The problem: Work through the entries below and show every line in which "left" is found.

Extracted entries:
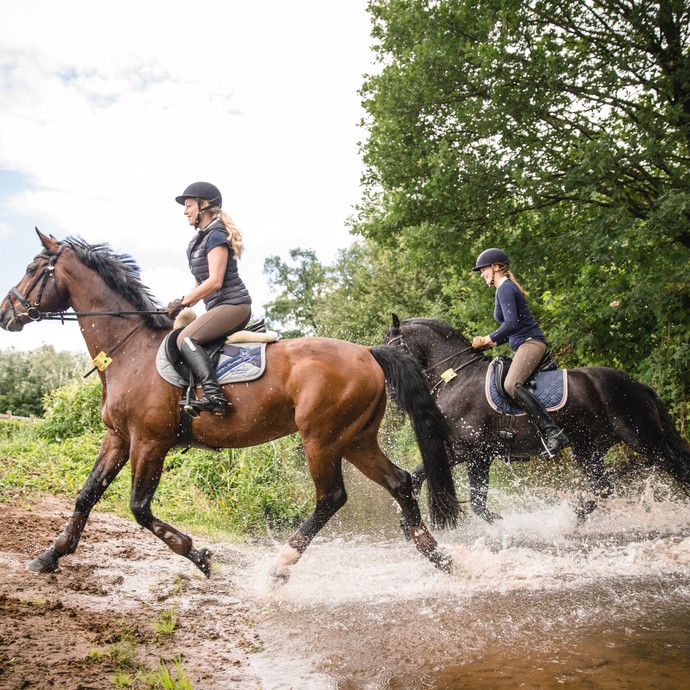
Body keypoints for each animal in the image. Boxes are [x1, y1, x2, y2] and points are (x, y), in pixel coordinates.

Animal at [1, 231, 462, 580]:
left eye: (31, 269)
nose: (6, 313)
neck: (128, 350)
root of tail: (368, 352)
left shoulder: (150, 442)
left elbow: (139, 508)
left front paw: (199, 555)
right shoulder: (118, 437)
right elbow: (86, 496)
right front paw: (48, 556)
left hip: (322, 438)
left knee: (331, 497)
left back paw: (279, 566)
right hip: (356, 438)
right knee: (399, 482)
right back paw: (440, 556)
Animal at [384, 314, 684, 520]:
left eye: (392, 350)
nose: (393, 395)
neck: (456, 376)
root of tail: (636, 384)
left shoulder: (471, 451)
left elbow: (474, 502)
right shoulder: (470, 452)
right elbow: (427, 478)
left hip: (643, 438)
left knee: (674, 466)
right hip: (588, 448)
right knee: (603, 488)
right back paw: (574, 516)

Exercise result:
left eye: (31, 269)
left shoulder: (150, 442)
left elbow: (139, 508)
left front paw: (199, 555)
left hip: (322, 438)
left knee: (331, 497)
left back paw: (279, 566)
left eye: (392, 350)
left shoulder: (471, 451)
left elbow: (474, 502)
left hip: (643, 438)
left knee: (674, 466)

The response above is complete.